PROVIDED DATA ▸
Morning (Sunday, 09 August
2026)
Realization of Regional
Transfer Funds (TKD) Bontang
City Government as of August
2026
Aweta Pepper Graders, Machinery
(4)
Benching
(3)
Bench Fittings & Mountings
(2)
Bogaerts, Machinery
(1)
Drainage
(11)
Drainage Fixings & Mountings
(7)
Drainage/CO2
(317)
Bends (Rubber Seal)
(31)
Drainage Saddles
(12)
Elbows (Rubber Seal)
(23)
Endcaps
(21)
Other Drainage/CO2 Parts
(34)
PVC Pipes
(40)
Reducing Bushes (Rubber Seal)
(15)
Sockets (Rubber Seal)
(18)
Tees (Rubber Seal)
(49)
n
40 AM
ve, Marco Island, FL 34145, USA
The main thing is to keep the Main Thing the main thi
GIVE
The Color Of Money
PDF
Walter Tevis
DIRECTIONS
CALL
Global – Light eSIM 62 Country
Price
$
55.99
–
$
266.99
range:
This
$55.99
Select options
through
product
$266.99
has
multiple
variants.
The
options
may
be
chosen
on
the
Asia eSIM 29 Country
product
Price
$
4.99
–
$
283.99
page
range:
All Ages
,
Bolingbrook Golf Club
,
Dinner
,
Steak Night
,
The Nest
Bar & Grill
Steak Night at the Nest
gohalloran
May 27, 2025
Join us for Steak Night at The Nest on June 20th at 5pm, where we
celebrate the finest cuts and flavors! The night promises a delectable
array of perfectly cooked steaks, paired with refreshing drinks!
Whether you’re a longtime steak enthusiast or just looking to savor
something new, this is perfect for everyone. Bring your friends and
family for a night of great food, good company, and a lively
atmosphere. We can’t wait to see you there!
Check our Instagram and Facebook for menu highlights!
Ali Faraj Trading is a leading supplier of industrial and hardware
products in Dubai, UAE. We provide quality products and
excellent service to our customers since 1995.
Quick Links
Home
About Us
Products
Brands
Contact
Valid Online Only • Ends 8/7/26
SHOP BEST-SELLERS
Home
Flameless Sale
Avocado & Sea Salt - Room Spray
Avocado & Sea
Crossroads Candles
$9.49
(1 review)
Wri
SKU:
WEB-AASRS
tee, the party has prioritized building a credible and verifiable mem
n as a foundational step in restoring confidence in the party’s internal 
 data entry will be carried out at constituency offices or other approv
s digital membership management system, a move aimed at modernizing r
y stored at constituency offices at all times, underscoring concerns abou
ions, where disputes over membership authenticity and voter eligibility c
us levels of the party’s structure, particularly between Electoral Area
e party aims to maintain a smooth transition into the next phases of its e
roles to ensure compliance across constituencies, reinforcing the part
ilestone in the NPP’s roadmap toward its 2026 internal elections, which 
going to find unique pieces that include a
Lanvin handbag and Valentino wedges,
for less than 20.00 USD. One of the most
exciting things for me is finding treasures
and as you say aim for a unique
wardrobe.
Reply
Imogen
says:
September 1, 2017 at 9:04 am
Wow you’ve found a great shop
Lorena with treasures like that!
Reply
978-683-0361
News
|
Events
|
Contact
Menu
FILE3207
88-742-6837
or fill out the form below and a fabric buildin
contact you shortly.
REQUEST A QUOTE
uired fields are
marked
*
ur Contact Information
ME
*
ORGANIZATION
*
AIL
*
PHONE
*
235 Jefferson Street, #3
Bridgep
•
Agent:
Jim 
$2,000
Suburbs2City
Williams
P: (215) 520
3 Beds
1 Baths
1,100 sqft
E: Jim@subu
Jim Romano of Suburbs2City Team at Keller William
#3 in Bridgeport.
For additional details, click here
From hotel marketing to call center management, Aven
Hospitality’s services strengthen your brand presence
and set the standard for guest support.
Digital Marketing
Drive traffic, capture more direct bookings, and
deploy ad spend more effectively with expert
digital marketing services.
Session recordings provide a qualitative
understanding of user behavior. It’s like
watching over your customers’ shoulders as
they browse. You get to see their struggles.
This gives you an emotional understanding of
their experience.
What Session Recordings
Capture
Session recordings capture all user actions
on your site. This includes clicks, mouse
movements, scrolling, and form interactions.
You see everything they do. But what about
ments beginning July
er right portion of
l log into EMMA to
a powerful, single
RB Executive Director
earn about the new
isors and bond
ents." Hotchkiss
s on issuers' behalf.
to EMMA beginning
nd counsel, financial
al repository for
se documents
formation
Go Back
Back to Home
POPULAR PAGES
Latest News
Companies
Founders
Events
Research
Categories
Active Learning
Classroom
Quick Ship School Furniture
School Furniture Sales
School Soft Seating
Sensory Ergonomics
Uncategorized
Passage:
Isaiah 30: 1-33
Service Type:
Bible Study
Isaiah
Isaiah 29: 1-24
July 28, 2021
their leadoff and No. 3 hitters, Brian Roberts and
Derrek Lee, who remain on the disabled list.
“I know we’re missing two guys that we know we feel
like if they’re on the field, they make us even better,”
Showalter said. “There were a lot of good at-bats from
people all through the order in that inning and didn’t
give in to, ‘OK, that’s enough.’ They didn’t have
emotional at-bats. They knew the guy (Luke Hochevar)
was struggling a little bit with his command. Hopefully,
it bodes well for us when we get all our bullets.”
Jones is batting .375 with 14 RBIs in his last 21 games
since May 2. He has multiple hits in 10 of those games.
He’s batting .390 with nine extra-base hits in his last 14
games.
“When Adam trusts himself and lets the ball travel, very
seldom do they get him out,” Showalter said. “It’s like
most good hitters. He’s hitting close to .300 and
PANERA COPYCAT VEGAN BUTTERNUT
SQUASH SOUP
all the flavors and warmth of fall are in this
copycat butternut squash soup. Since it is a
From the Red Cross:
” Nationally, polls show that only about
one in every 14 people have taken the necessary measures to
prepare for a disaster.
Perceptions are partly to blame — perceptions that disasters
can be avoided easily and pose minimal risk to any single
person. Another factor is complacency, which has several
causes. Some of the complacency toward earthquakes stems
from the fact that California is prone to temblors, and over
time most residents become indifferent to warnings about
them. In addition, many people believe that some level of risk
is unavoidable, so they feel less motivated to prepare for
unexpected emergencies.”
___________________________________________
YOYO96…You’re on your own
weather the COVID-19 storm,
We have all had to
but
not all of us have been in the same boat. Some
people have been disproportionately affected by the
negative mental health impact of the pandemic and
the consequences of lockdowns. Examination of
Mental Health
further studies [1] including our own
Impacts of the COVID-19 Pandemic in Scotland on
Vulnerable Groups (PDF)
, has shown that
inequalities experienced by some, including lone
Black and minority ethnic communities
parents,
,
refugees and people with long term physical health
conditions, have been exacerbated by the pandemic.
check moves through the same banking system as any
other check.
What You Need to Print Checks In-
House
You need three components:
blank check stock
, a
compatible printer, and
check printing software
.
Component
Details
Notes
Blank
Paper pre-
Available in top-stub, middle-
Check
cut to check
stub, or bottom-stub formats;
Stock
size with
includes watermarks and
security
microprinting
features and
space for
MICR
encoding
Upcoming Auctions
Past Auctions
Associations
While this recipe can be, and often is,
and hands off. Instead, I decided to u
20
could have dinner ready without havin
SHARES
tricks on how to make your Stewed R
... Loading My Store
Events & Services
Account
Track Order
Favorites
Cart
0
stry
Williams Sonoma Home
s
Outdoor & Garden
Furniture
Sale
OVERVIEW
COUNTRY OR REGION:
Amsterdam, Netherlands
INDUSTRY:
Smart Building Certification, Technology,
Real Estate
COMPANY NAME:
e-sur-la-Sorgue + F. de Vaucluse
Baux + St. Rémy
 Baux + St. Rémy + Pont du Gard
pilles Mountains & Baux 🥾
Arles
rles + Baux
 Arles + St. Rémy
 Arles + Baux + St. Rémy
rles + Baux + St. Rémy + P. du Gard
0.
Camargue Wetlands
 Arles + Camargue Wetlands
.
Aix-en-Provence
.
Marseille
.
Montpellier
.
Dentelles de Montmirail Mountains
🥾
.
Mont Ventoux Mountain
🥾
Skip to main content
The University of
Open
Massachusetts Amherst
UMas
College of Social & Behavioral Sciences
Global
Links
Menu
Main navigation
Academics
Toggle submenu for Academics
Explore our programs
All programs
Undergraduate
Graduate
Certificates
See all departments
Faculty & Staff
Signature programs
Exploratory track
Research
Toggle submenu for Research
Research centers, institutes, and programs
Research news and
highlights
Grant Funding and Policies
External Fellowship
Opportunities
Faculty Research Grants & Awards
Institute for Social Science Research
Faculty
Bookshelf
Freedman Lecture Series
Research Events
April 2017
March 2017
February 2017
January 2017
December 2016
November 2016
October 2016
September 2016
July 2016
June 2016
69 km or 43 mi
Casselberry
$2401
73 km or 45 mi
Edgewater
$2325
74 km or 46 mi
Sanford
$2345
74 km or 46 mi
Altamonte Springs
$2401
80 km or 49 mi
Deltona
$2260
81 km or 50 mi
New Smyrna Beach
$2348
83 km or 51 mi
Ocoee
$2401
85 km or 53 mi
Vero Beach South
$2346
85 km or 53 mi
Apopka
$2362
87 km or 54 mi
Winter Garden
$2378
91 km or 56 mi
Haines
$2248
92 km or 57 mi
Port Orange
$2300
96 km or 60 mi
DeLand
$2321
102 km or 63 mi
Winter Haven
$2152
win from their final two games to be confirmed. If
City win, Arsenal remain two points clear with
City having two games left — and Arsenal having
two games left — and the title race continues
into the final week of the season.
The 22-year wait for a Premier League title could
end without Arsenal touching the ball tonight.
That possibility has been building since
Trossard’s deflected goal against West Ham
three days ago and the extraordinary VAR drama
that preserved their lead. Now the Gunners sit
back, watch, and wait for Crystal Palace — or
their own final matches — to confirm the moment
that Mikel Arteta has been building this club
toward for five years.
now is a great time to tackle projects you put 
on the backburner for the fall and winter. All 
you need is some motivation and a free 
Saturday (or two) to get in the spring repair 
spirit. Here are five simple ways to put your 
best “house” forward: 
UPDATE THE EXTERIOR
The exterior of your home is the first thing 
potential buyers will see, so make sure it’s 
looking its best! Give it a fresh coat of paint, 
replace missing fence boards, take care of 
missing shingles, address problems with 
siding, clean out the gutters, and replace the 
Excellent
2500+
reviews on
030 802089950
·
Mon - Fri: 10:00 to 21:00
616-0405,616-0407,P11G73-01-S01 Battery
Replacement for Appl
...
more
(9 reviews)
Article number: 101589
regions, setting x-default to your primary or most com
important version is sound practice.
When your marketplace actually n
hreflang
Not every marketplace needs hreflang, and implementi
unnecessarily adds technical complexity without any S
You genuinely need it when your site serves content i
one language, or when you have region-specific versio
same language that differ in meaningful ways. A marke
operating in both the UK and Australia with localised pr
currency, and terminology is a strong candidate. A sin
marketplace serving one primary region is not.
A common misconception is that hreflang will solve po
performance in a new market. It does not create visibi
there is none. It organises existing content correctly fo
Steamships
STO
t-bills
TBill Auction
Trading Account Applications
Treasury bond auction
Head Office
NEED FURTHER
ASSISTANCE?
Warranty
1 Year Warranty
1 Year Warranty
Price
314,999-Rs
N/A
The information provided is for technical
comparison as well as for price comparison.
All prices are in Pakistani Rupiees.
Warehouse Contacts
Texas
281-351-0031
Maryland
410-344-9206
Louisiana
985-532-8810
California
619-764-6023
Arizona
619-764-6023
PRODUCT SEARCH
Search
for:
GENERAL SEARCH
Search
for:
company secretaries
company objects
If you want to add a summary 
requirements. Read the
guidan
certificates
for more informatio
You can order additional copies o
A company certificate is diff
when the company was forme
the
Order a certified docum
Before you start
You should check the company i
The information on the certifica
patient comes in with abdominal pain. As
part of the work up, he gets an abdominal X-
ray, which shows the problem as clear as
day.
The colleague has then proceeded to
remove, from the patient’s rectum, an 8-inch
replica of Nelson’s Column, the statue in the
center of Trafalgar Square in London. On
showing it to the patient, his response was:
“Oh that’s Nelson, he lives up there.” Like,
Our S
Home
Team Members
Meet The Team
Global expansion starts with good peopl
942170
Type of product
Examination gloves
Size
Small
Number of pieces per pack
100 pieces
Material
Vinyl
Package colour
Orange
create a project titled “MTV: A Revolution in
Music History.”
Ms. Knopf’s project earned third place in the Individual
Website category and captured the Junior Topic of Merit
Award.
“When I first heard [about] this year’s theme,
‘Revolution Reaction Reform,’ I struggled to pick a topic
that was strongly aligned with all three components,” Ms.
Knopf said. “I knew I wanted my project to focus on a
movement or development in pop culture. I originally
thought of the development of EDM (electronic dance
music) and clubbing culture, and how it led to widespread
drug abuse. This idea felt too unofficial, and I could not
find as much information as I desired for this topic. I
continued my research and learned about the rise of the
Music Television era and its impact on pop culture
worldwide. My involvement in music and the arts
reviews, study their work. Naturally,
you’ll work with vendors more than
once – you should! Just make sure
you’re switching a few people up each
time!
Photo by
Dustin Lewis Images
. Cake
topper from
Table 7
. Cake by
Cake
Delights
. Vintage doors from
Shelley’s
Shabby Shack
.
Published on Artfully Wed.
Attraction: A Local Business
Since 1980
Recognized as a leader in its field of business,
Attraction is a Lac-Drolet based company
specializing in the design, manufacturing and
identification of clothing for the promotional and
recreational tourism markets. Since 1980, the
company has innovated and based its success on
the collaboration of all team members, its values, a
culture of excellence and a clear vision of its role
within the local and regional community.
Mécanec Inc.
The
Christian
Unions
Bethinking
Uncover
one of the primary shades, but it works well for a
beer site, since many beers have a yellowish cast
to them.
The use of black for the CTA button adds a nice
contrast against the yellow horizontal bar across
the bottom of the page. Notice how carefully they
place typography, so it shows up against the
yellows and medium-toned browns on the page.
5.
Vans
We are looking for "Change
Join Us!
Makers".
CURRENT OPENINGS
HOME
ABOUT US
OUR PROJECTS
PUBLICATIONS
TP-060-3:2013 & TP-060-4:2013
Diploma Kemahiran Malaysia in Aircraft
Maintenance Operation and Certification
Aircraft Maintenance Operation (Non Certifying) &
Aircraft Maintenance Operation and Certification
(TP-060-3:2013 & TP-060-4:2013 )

WHAT IS BEING ASKED ▸
Report each line of the rows that contains the word "language", copying every such line in full.

ANSWER SPACE ▸
one language, or when you have region-specific versio
same language that differ in meaningful ways. A marke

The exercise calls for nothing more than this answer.